# Directions:
Work through the entries below and show every line in which "Senhora" is found.

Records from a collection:
[Start of Attachment]
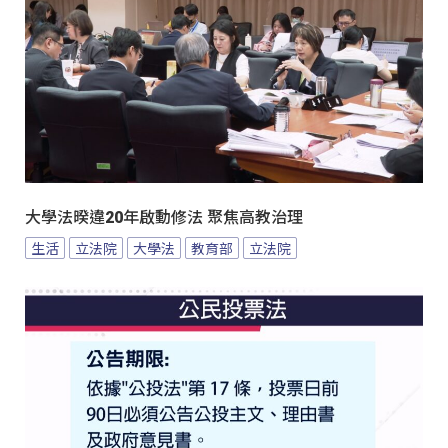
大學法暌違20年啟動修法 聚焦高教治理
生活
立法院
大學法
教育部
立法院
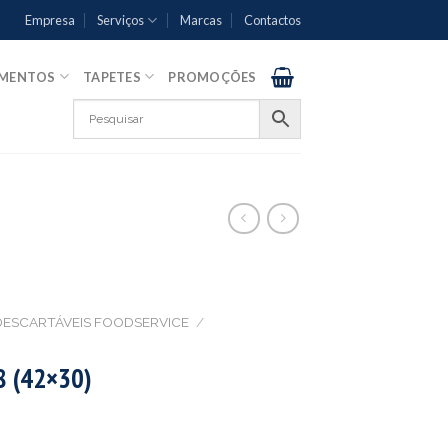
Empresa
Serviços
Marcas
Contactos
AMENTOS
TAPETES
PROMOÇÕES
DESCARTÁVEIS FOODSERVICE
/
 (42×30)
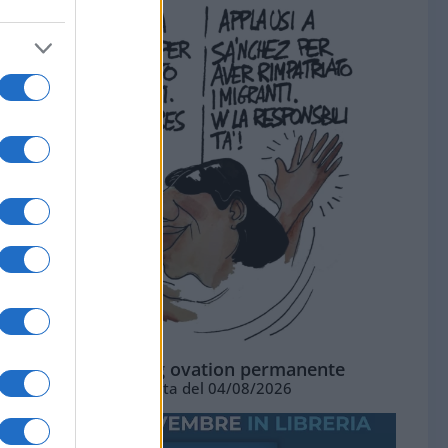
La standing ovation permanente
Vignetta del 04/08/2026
[End of Attachment]
[Start of Attachment]
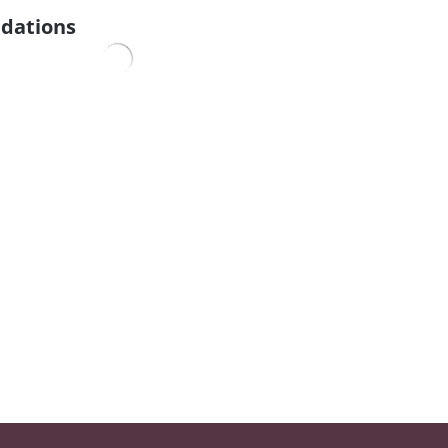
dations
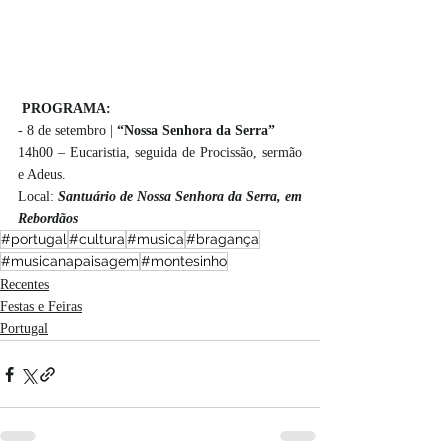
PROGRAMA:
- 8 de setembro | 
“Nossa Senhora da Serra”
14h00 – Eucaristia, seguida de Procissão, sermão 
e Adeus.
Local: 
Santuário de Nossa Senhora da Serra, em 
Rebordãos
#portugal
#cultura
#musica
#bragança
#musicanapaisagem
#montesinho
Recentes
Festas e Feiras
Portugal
[End of Attachment]
# Response:
“Nossa Senhora da Serra”
Santuário de Nossa Senhora da Serra, em 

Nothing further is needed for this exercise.